Walaupun memang itu mungkin dapat dianggap sebagai suatu candaan, namun jika itu dilakukan secara spontan oleh orang-orang tak dikenal, apakah hal itu masih dapat dikatakan bercanda?
Diskriminasi Ras Masih Banyak Terjadi
Tidak hanya dalam kehidupan sehari-hari, diskriminasi yang ada bahkan telah menjadi diskriminasi sistemik yang masuk dalam ranah hukum dan pemerintahan. Diskriminasi sistemik itu secara garis besar terangkum dalam Instruksi Presiden No. 14/1967 tentang Larangan Agama, Kepercayaan, dan Adat Istiadat Cina yang disahkan oleh “The Smiling General”. Tercatat oleh Ali Mustajab (2015) dalam jurnal berjudul “Kebijakan Politik Gus Dur Terhadap China Tionghoa di Indonesia”, bahwa rezim Orde Baru memberikan sejumlah batasan hak sipil pada WNI keturunan Tionghoa seperti sulitnya akses untuk berprofesi sebagai birokrat (Aparatur Sipil Negara/ASN), militer, bahkan masuk perguruan tinggi (negeri).
Selain hak-hak yang bersifat sipil, adapula hak-hak lain yang dilarang, seperti larangan penggunaan Bahasa Mandarin, pendirian sekolah-sekolah Tionghoa (berbahasa Mandarin) dan perayaan tahun baru Imlek secara umum. Rasanya, merupakan suatu dosa besar terlahir sebagai seorang Tionghoa.

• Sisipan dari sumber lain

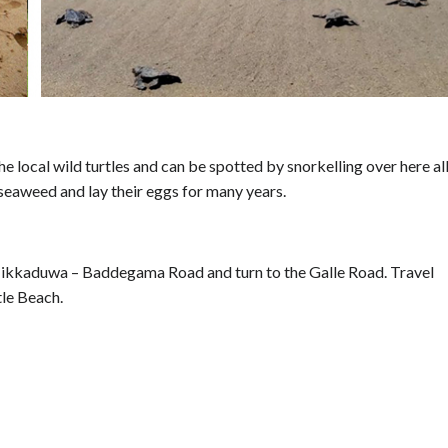
e local wild turtles and can be spotted by snorkelling over here al
 seaweed and lay their eggs for many years.
ikkaduwa – Baddegama Road and turn to the Galle Road. Travel
tle Beach.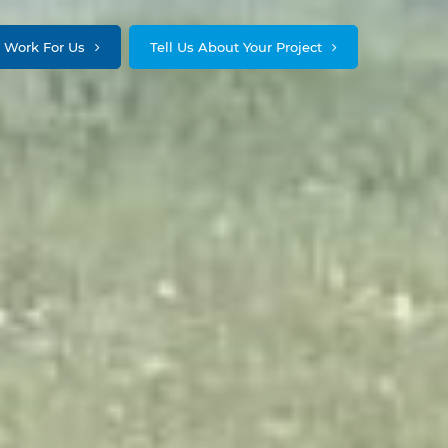
Work For Us
Tell Us About Your Project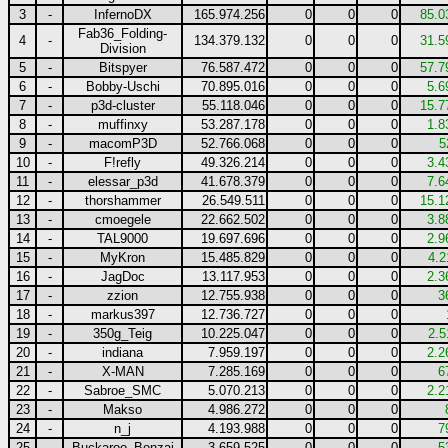
3
-
InfernoDX
165.974.256
0
0
0
85.0
Fab36_Folding-
4
-
134.379.132
0
0
0
31.5
Division
5
-
Bitspyer
76.587.472
0
0
0
57.7
6
-
Bobby-Uschi
70.895.016
0
0
0
5.6
7
-
p3d-cluster
55.118.046
0
0
0
15.7
8
-
muffinxy
53.287.178
0
0
0
1.8
9
-
macomP3D
52.766.068
0
0
0
5
10
-
F!refly
49.326.214
0
0
0
3.4
11
-
elessar_p3d
41.678.379
0
0
0
7.6
12
-
thorshammer
26.549.511
0
0
0
15.1
13
-
cmoegele
22.662.502
0
0
0
3.8
14
-
TAL9000
19.697.696
0
0
0
2.9
15
-
MyKron
15.485.829
0
0
0
4.2
16
-
JagDoc
13.117.953
0
0
0
2.3
17
-
zzion
12.755.938
0
0
0
3
18
-
markus397
12.736.727
0
0
0
19
-
350g_Teig
10.225.047
0
0
0
2.5
20
-
indiana
7.959.197
0
0
0
2.2
21
-
X-MAN
7.285.169
0
0
0
6
22
-
Sabroe_SMC
5.070.213
0
0
0
2.2
23
-
Makso
4.986.272
0
0
0
24
-
n_j
4.193.988
0
0
0
7
25
-
Buckaroo_Bonzai
3.659.525
0
0
0
5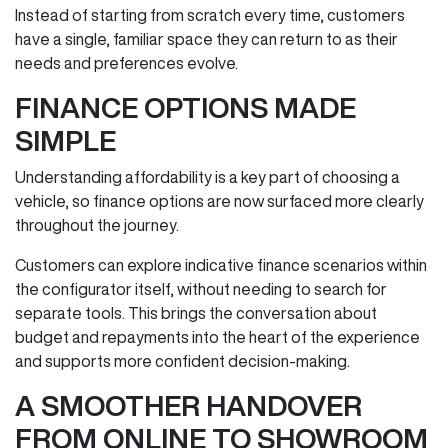
Instead of starting from scratch every time, customers
have a single, familiar space they can return to as their
needs and preferences evolve.
FINANCE OPTIONS MADE
SIMPLE
Understanding affordability is a key part of choosing a
vehicle, so finance options are now surfaced more clearly
throughout the journey.
Customers can explore indicative finance scenarios within
the configurator itself, without needing to search for
separate tools. This brings the conversation about
budget and repayments into the heart of the experience
and supports more confident decision‑making.
A SMOOTHER HANDOVER
FROM ONLINE TO SHOWROOM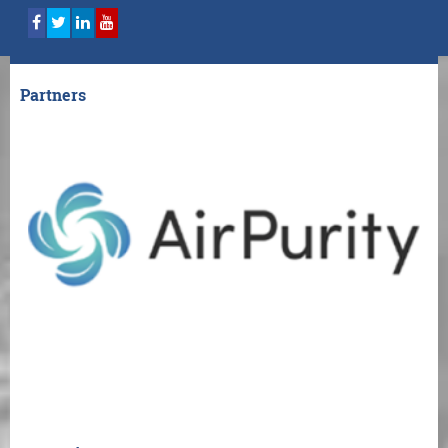
Partners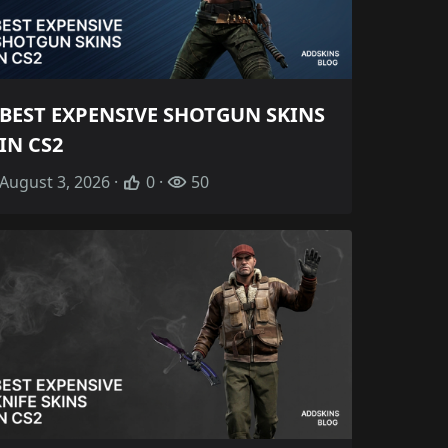
BEST EXPENSIVE SHOTGUN SKINS
IN CS2
August 3, 2026 ·
0 ·
50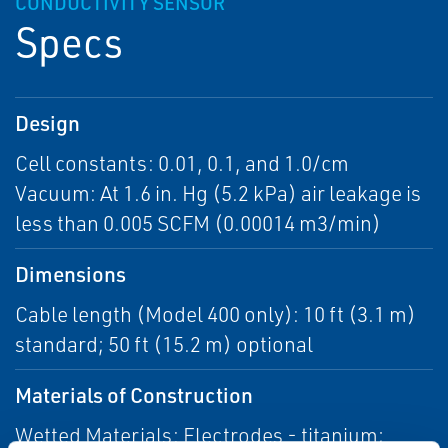
CONDUCTIVITY SENSOR
Specs
Design
Cell constants: 0.01, 0.1, and 1.0/cm
Vacuum: At 1.6 in. Hg (5.2 kPa) air leakage is
less than 0.005 SCFM (0.00014 m3/min)
Dimensions
Cable length (Model 400 only): 10 ft (3.1 m)
standard; 50 ft (15.2 m) optional
Materials of Construction
Wetted Materials: Electrodes - titanium;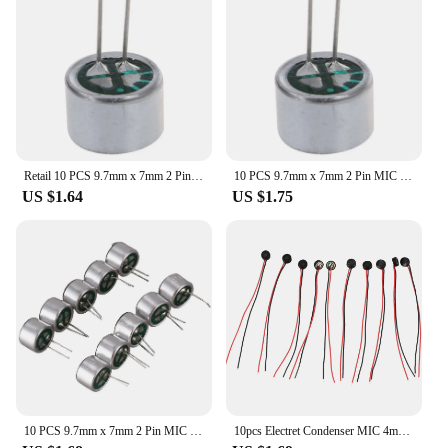
Retail 10 PCS 9.7mm x 7mm 2 Pin MIC Capsule Electret Condenser Miniphone
10 PCS 9.7mm x 7mm 2 Pin MIC Capsule Electret Condenser Miniphone
US $1.64
US $1.75
10 PCS 9.7mm x 7mm 2 Pin MIC Capsule Electret Condenser Miniphone
10pcs Electret Condenser MIC 4mm x 2mm for PC Phone MP3 MP4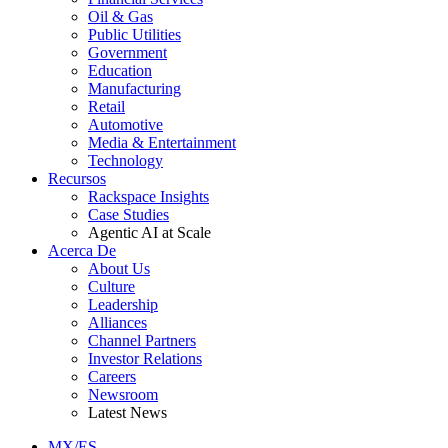
Oil & Gas
Public Utilities
Government
Education
Manufacturing
Retail
Automotive
Media & Entertainment
Technology
Recursos
Rackspace Insights
Case Studies
Agentic AI at Scale
Acerca De
About Us
Culture
Leadership
Alliances
Channel Partners
Investor Relations
Careers
Newsroom
Latest News
MX/ES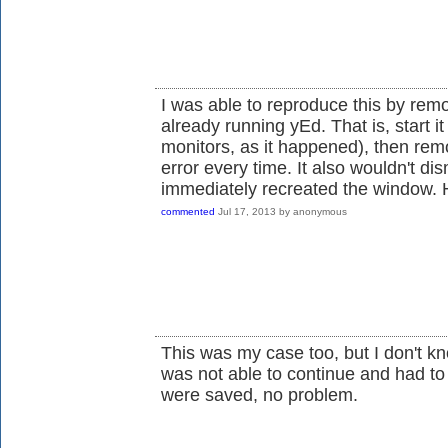
I was able to reproduce this by rem
already running yEd. That is, start 
monitors, as it happened), then remo
error every time. It also wouldn't dis
immediately recreated the window. 
commented
Jul 17, 2013
by
anonymous
This was my case too, but I don't kn
was not able to continue and had to 
were saved, no problem.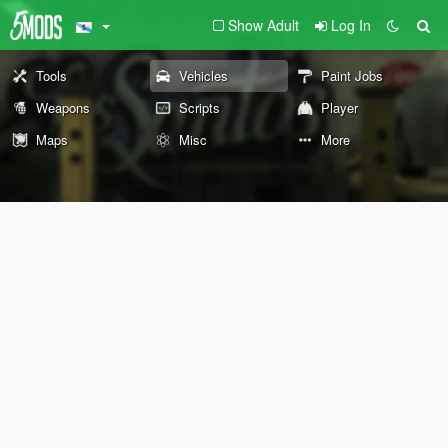
Show Adult
Log In
Tools
Vehicles
Paint Jobs
Weapons
Scripts
Player
Maps
Misc
More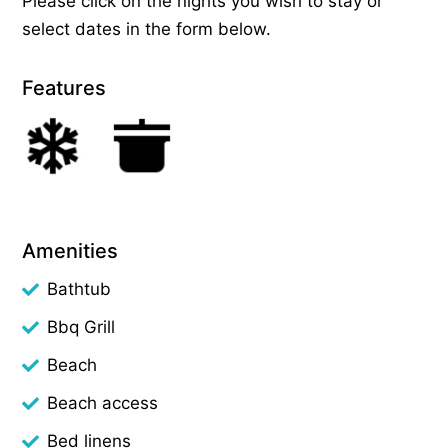
Please click on the nights you wish to stay or
select dates in the form below.
Features
Amenities
Bathtub
Bbq Grill
Beach
Beach access
Bed linens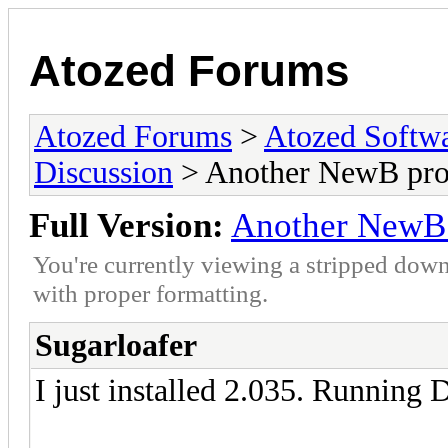
Atozed Forums
Atozed Forums
>
Atozed Softw
Discussion
> Another NewB pr
Full Version:
Another NewB
You're currently viewing a stripped down
with proper formatting.
Sugarloafer
I just installed 2.035. Running 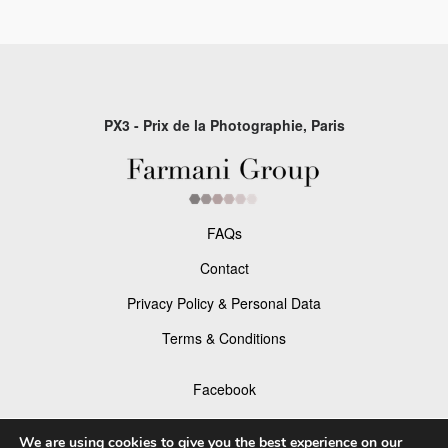
PX3 - Prix de la Photographie, Paris
FAQs
Contact
Privacy Policy & Personal Data
Terms & Conditions
Facebook
Instagram
We are using cookies to give you the best experience on our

Tahun 1998 terasa sebagai puncak dari semua perlakuan diskriminasi tersebut, seperti yang dicatat oleh Dewi Rahmayuni dan Helmi Hidayat (2020) bahwa etnis Tionghoa menjadi sasaran empuk kerusuhan Mei 1998 dengan dalih bahwa kelompok etnik inilah yang menjadi biang komunisme di Indonesia dan tidak memiliki rasa nasionalisme terhadap ibu pertiwi.